All posts by weshare

It’s the Little Things

Much of my work week was spent in mediation sessions where millions of dollars and a major city project were at stake.  I routinely work on issues that I know could have a significant impact on Albany; so this week wasn’t necessarily different than any other in that respect.  The difference I noticed this week had to do with contrast.

 

Several weeks ago, I wrote about my failed attempt to help dog owners by setting up a permit system to allow people to keep more than two dogs in their homes.  I’ve already explained why this turned out to be a really bad idea, but I received further reinforcement a couple of days ago just before I was scheduled to leave for the very important mediation session.  I decided in the few minutes I had before the mediation to return a call from a citizen who was upset that his application to have an additional dog had been denied.  The call took longer than expected as I listened to some emotional arguments about my lack of compassion and the unfairness of my decision.  Much of what the concerned citizen had to say was true, but I could not change the decision without angering the several neighbors who had complained about the dogs.

 

The mediation session went well, and I believe we may be able to resolve a costly disagreement in a way that will be of great benefit to the community.  It’s really satisfying to make progress on a big issue that has caused a fair amount of anxiety and cost more than I would have liked.  My bubble of satisfaction was quickly popped, however, shortly after the mediation when I learned that we are probably going to have to replace the new carpet we just installed at City Hall.  Apparently, we track in more oils and dirt than anyone imagined when the carpet was selected; and the cost of keeping the carpet looking good is higher than replacing it.  The good news is that the carpet supplier is willing to provide new carpet at essentially no cost to the City.  The bad news is that there is an additional installation expense of about $4,000.  No decision has been made about the carpet yet, and I am hoping that a less expensive and less embarrassing alternative will surface.

 

The lesson from mediation, dog permits, and carpets is that city employees deal with a wide range of issues that are all important.  Potentially saving hundreds of thousands of dollars doesn’t relieve us of the obligation to save a few hundred when we have the opportunity.  I was also reminded by the week’s events that even though we can’t lose sight of our responsibility to look out for the good of the whole community, we should never forget the importance of the rights and feelings of individual citizens.

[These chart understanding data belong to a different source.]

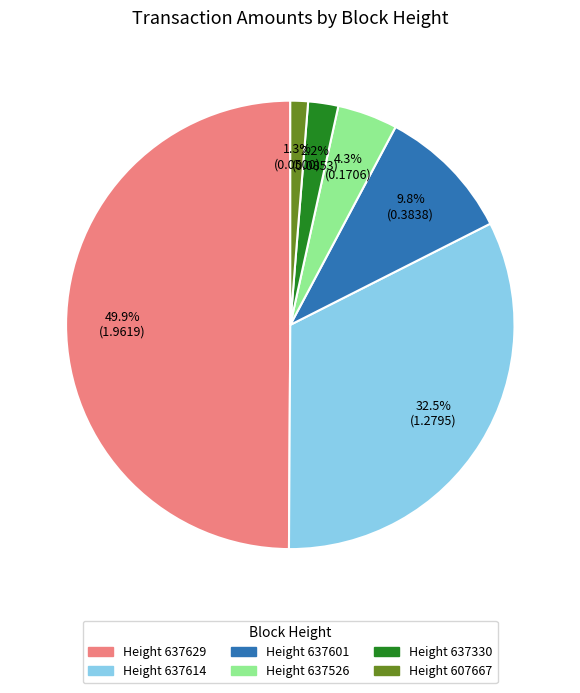

How many slices are in this pie chart?

6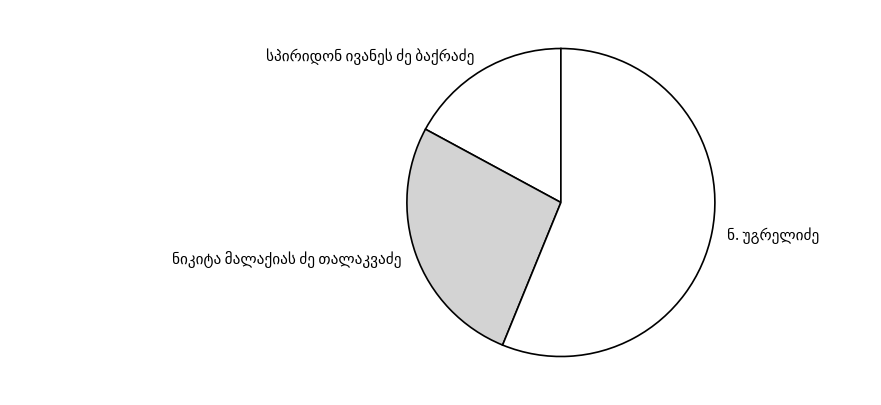

Does any single category account for the majority?

Yes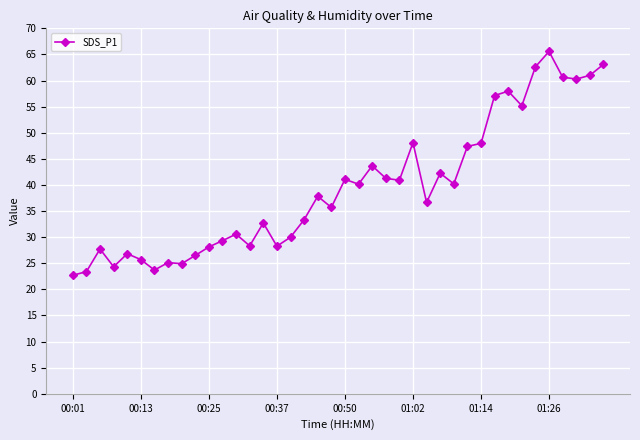

True or false: there are more than 2 points higher than both neighbors.

True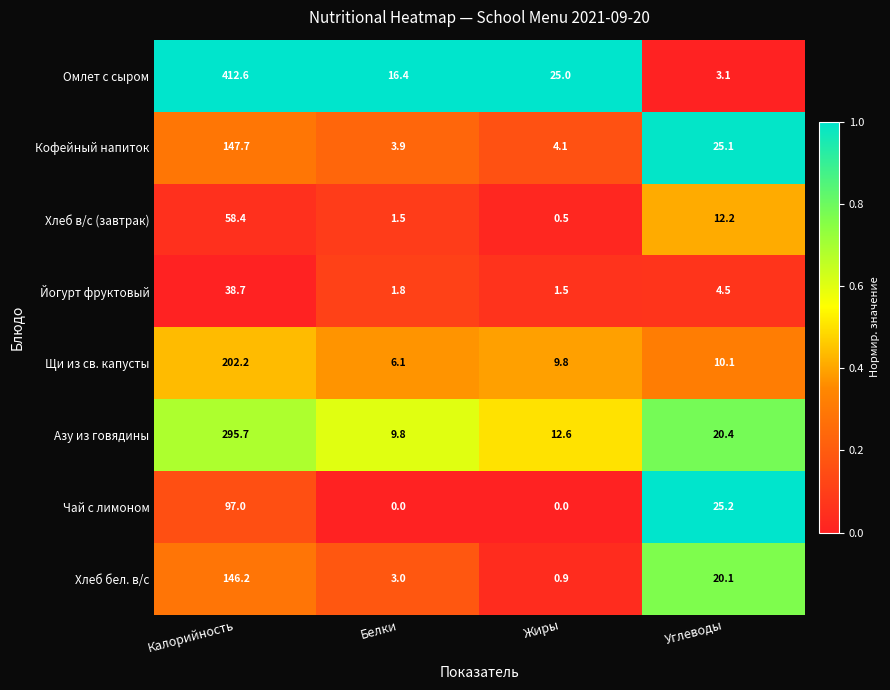

List the series in order of their peak value, highest first.

Омлет с сыром, Азу из говядины, Щи из св. капусты, Кофейный напиток, Хлеб бел. в/с, Чай с лимоном, Хлеб в/с (завтрак), Йогурт фруктовый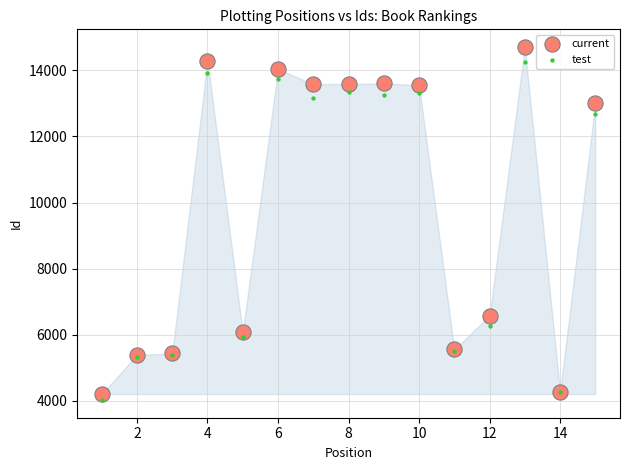

What are all the series names shown in the legend?

current, test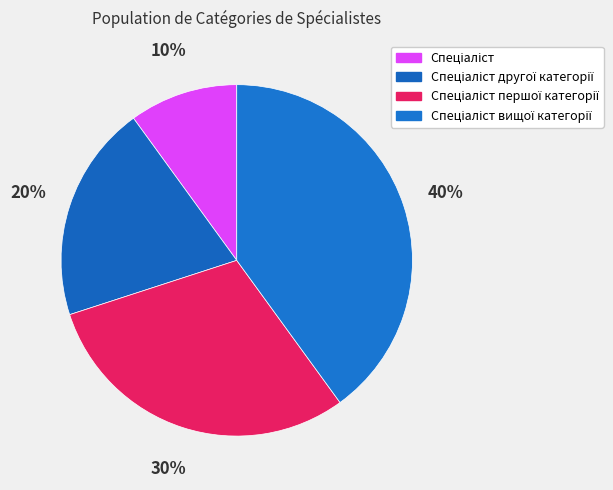

To the nearest percent, what portion does Спеціаліст другої категорії represent?

20%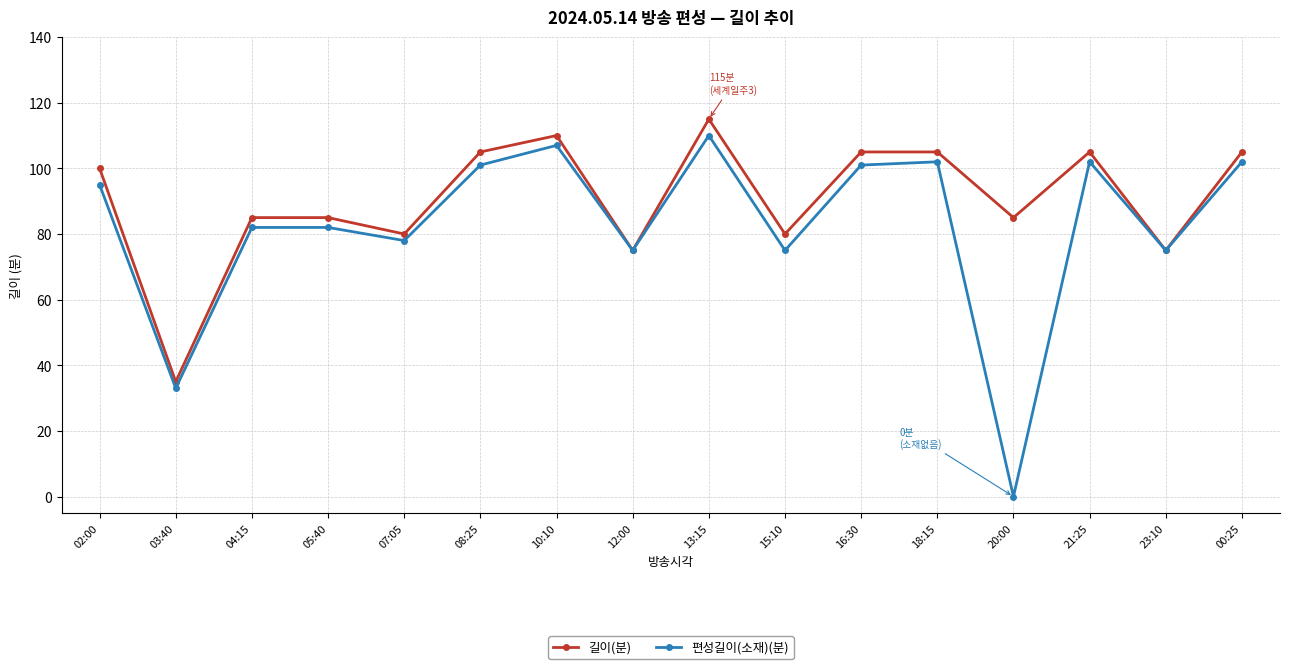

What is the sum of all 길이(분) values?

1450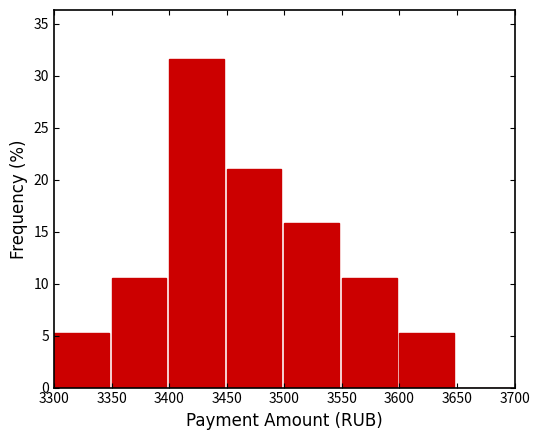

Which range on the x-axis has the tallest bar?

3400 to 3450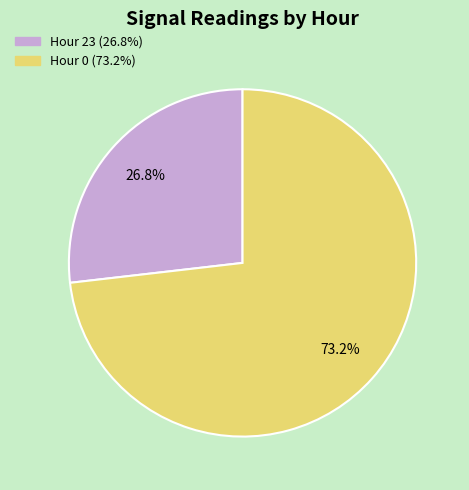

What is the ratio of the value at Hour 0 (73.2%) to the value at Hour 23 (26.8%)?

2.7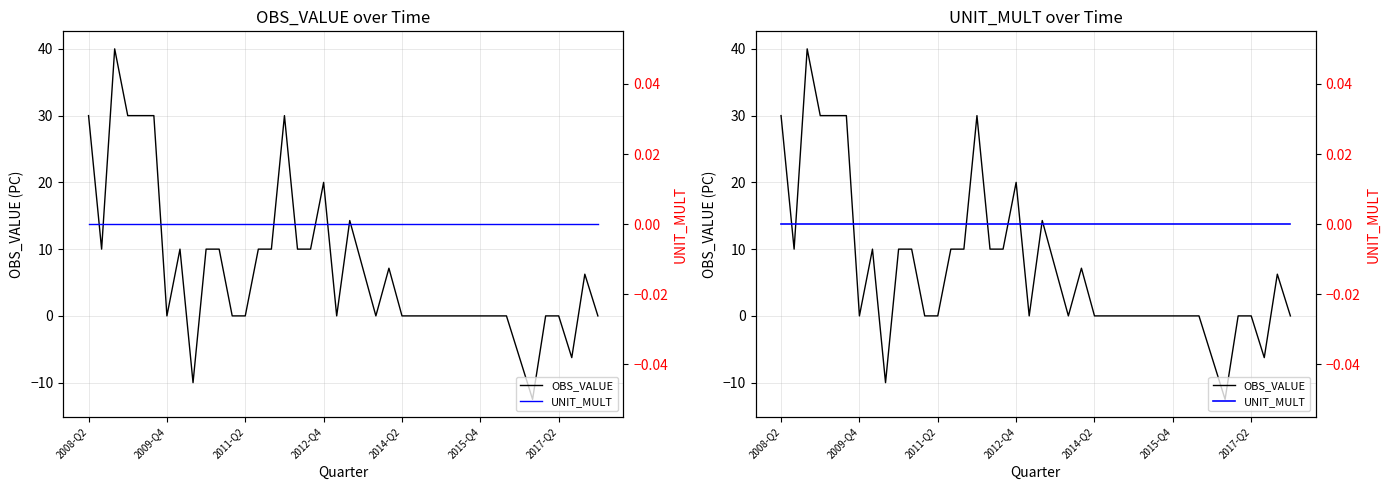

Is it true that UNIT_MULT equals 0.0 at 15?

True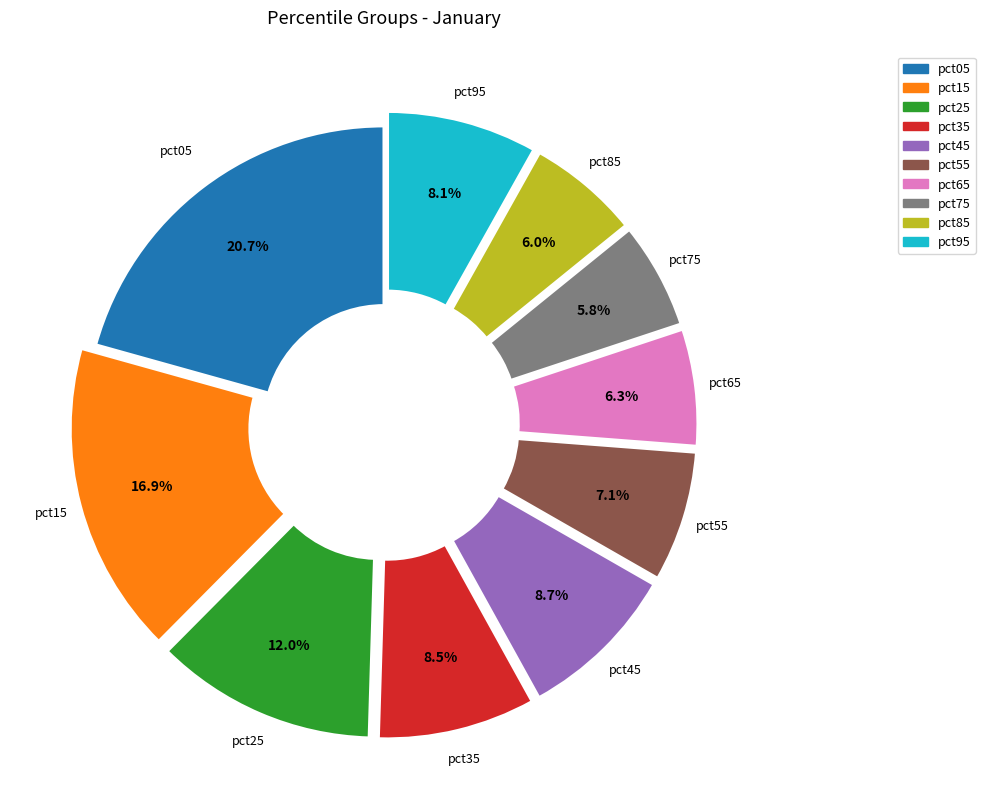

To the nearest percent, what portion does pct15 represent?

17%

The Bicycle Commute Challenge

I have written at length about my outdoor adventures over the past few years and have probably given the impression that my physical fitness exceeds my mental capacity.  I am sad to report that I learned last weekend that both forms of fitness are in question.

 

Bitter experience has taught me over the past decade or so that mountaineering is one of the most physically demanding sports.  I have staggered up mountains all over the Northwest and have been working on the world’s record for the most failed attempts to reach the summit of Mt. Rainier.  My latest effort took place last weekend when I accepted an invitation from a friend to take another crack at Washington’s highest mountain.

 

I prepared for the ascent by eating large amounts of inappropriate food for several months and going on an occasional run or bike ride.  All of this was done on flat terrain at low elevation.  Mountain climbing requires the mountaineer to carry a fair amount of equipment, such as cold weather gear, an ice axe, helmet, climbing harness, rope, and crampons.  Stuffed into a backpack, the equipment usually weighs about 50 pounds.  To my chagrin, I learned last Friday that carrying 50 pounds of additional weight on your back and 15 pounds of excess fat on your stomach greatly complicates the mountaineering experience.

 

The first 1,000 feet of my climb weren’t too bad, except that I noticed my climbing partners seemed to be going at a much faster pace and yet required fewer rest breaks.    By the time I reached 7,000 feet, I realized that my training regimen may have needed some refinement.  The only intelligent decision I made during the climb was to realize, somewhere around 8,000 feet, that I was not going to reach the 14,000 foot summit and that I would be doing my companions a favor by heading back to the parking lot.

 

I’m happy to say that I had no trouble going down the mountain until I reached my car.  I threw my pack into the trunk and then tried to remove my boots.  I was hit with a leg cramp that almost caused me to pass out and literally caused me to collapse to the pavement before I could struggle to my feet and work it out.  Removing my boots resulted in a series of cramps that required me to drive barefoot for awhile until I could work up the courage to put on my running shoes.

 

So what does any of this have to do with a bicycle commute?  The month ahead gives all of us the chance to participate in the Bicycle Commute Challenge.  Many of you probably don’t need the additional exercise, but I suspect that there may be a few folks who, like me, might benefit from a little fitness training.  Perhaps more importantly, bike commuting helps resolve downtown parking problems, reduces the monthly gas bill, shrinks the infamous carbon footprint, and gives us a chance to see the community in a new way.  City employees can learn more about the Challenge and sign up to participate on the Intranet.

 

 I plan to try another “conditioning” climb in the next couple of weeks, which probably does not speak well for my judgment.  Last week’s experience has at least forced me to start eating more intelligently and inspired me to start running and cycling more regularly.  I hope everyone will take a look at the Bike Commute Challenge and take advantage of the opportunity to do something good for themselves.